When looking at the annoyance factor of unwanted mail, bounce messages (caused by some insane worms randomly sending mails with arbitrary from-addresses) seem to have overhauled ordinary spam. The problem with those is that they pass my spam filters and now I have to take steps.
I figure that it should be possible to get an almost flawless detection of those bounces with a specially tailored bayesian filter. Note that I don't want to use the existing bayes filter (as part of SpamAssassin for example). I would first have to train them and also, I suspect that real spam and bounces don't have much in common when looking at the used words.

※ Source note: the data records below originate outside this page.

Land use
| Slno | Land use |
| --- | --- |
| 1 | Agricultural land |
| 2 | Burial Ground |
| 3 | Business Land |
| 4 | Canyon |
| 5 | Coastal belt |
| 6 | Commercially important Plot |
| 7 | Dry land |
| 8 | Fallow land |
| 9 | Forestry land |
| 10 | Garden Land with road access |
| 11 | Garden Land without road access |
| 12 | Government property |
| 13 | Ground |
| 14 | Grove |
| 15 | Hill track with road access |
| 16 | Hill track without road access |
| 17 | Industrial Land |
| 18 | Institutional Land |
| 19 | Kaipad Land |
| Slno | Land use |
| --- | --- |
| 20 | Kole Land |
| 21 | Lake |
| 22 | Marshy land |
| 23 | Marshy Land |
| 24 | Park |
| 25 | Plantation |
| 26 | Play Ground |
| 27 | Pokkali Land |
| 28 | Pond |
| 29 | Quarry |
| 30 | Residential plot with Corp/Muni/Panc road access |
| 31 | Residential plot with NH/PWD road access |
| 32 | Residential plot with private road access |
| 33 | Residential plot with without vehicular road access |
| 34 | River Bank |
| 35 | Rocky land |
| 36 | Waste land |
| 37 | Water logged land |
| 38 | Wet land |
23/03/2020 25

So what I have started doing now is writing a bayesian filter for bounces. First thing I wrote was a flex-scanner that detects valid RFC822 mail addresses. The scanner gets fed one message. It opens a pipe to another process (the one that does the actual filtering) and writes the mail to this process. The only thing the scanner does is replacing every email-address it can find in the body with
T_MAILADDR or somesuch. When reading RFC822 correctly, the below should be the rules for a valid email-address:
This should be a huge advantage for a bayesian filter since now not every single email-address is a word for its own but rather they get mapped onto one word.
The idea behind that is of course, that bounce messages tend to have a lot of email addresses in their body. Some of them even include whole header fields, so I could extend the scanner to detect those and generate another token for them.
For now I'll prototype the program that the scanner opens a pipe to in Perl and see whether the approach makes any sense at all. If it does, I can rewrite it in C and have a fairly well-performing bayesian filter that I can plug into my
.procmailrc before spamassassin is even triggered.